Infantry Second Lieutenant Ueda Kan
- Date:
- 1904
- Medium:
- Woodblock print (nishiki-e), ink and color on paper
- Source:
- Minneapolis Institute of Art
Description
Infantry Second Lieutenant Ueda Kan, dated 1904, belongs to the wave of named-officer portraits that Migita Toshihide produced in the opening months of the Russo-Japanese War, when Tokyo publishers raced to put faces to the army and navy heroes whose deeds were being reported in the daily press. As a pupil of Tsukioka Yoshitoshi, Toshihide had been trained in the close observation of costume, weaponry and physiognomy that the bust-length or three-quarter-length officer portrait required, and the Russo-Japanese campaign supplied him with a steady run of such commissions.

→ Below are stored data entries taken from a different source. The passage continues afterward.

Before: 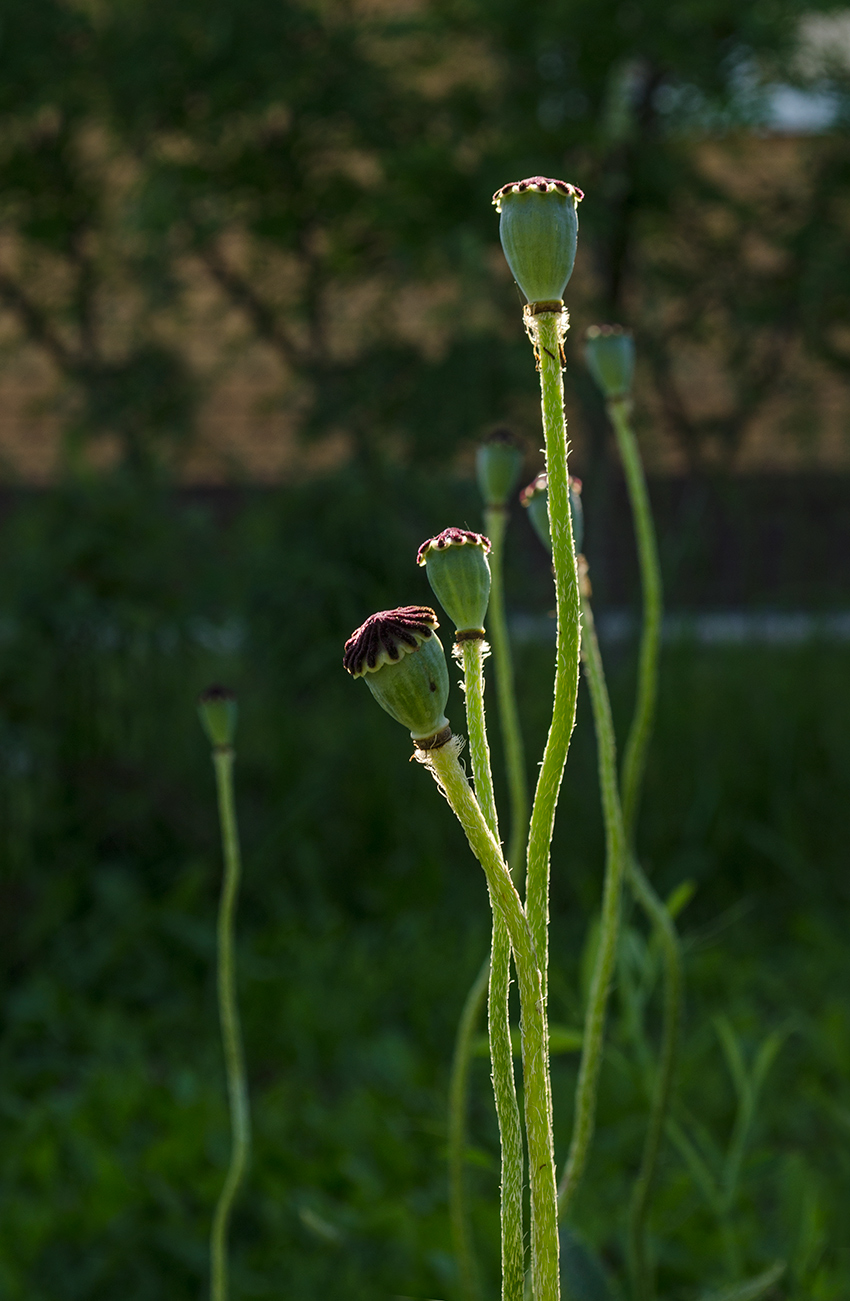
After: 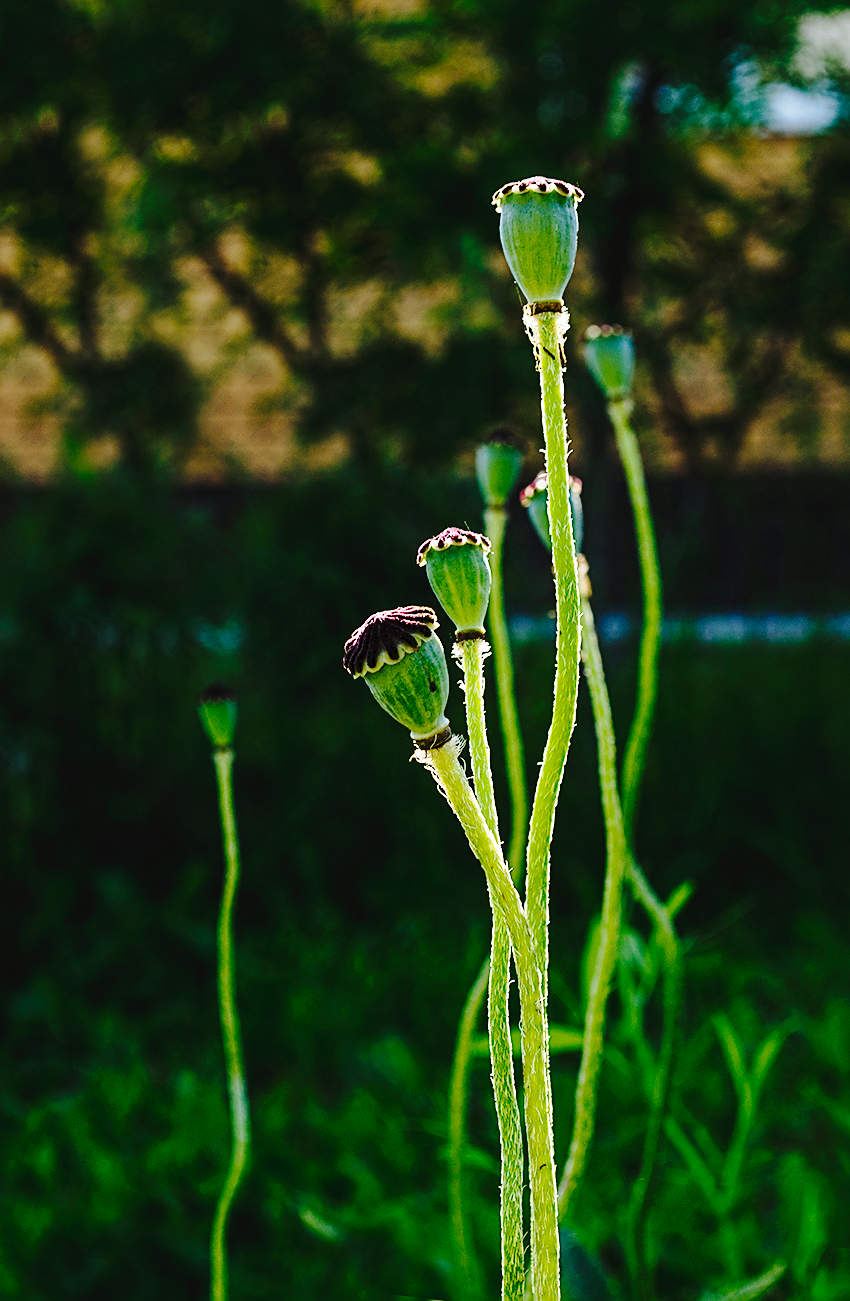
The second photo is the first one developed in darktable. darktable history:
tone curve: curves: ch0 [(0, 0) (0.003, 0.03) (0.011, 0.032) (0.025, 0.035) (0.044, 0.038) (0.069, 0.041) (0.1, 0.058) (0.136, 0.091) (0.177, 0.133) (0.224, 0.181) (0.277, 0.268) (0.335, 0.363) (0.399, 0.461) (0.468, 0.554) (0.543, 0.633) (0.623, 0.709) (0.709, 0.784) (0.801, 0.869) (0.898, 0.938) (1, 1)], preserve colors none
white balance: red 0.967, blue 1.049
base curve: curves: ch0 [(0, 0) (0.028, 0.03) (0.121, 0.232) (0.46, 0.748) (0.859, 0.968) (1, 1)], preserve colors none
sharpen: on, module defaults
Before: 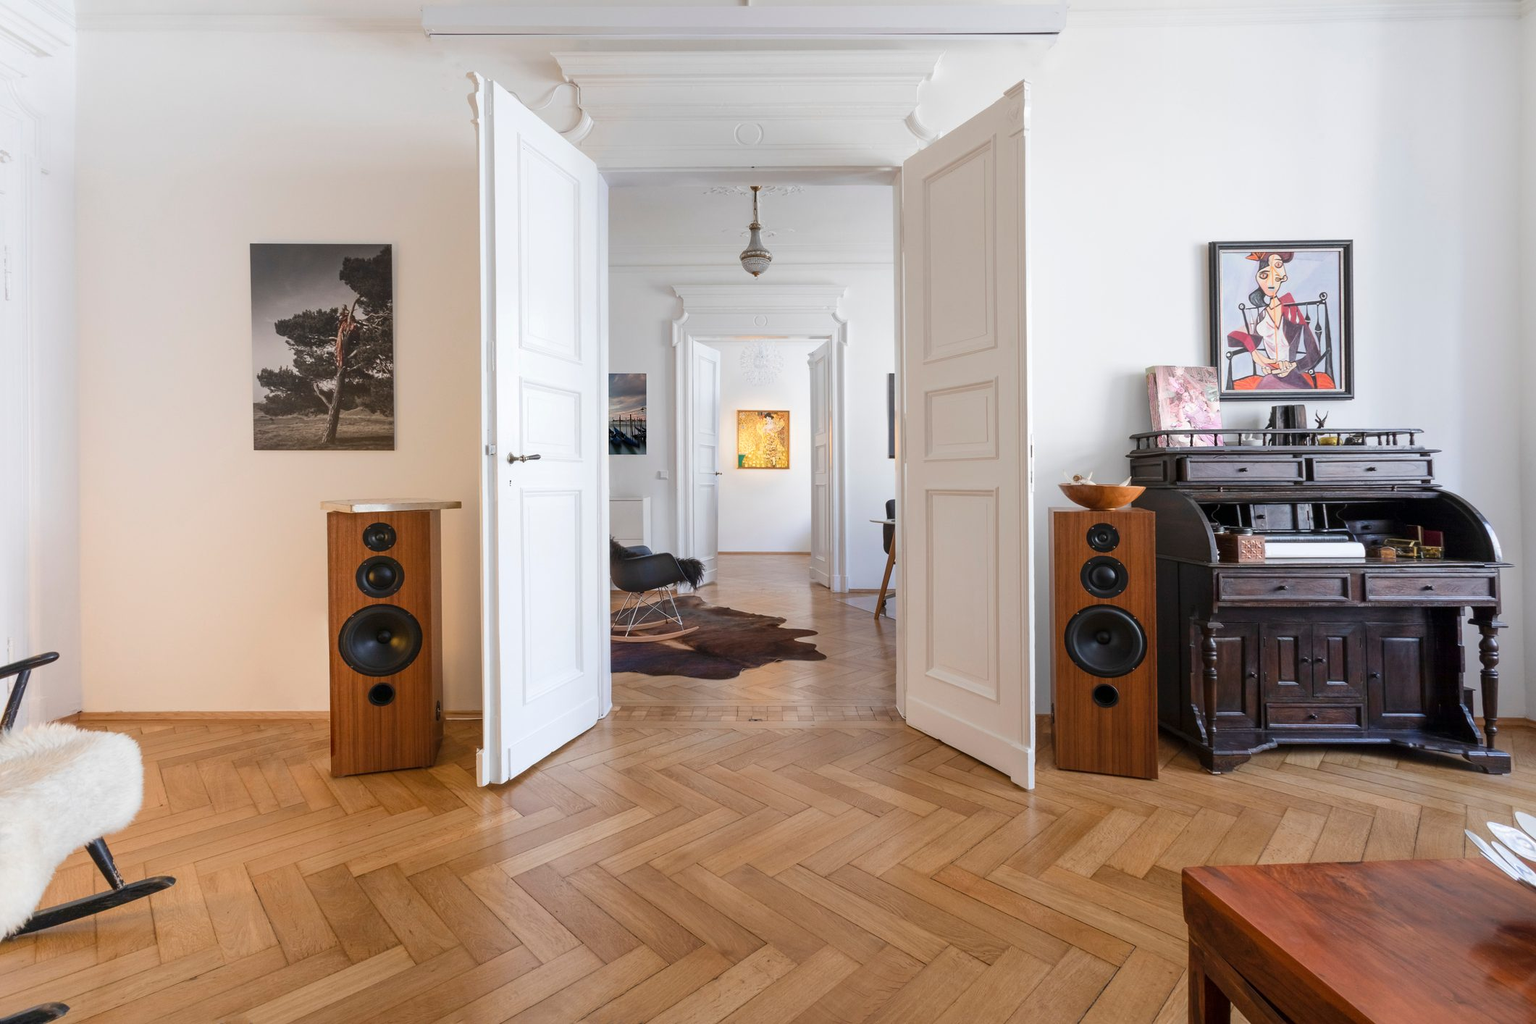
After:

The Minneapolis Institute of Art, which holds this impression (collections.artsmia.org/art/136656), catalogues it among Toshihide's named-soldier prints from 1904. Ueda Kan, a junior infantry officer whose name circulated in the early war reports, is typically shown in modern Japanese army uniform with sword, peaked cap and insignia rendered with the careful attention that Meiji publishers expected for such bulletins. The format is more compressed than the triptych battle scenes that filled shop windows during the campaign, and the design depends on a strong silhouette against a sparing ground rather than on a complex action. Such named-hero portraits served a clear documentary and patriotic function: a reader who had followed the soldier's exploits in newspapers could acquire an inexpensive likeness for display at home. Within Toshihide's career, this Ueda Kan sheet exemplifies the named-figure side of his senso-e production, which ran parallel to the larger battle scenes of the same year and demonstrates the continued usefulness of the woodblock medium as a vehicle for popular biography even as photographic reproduction was beginning to crowd it from the illustrated press.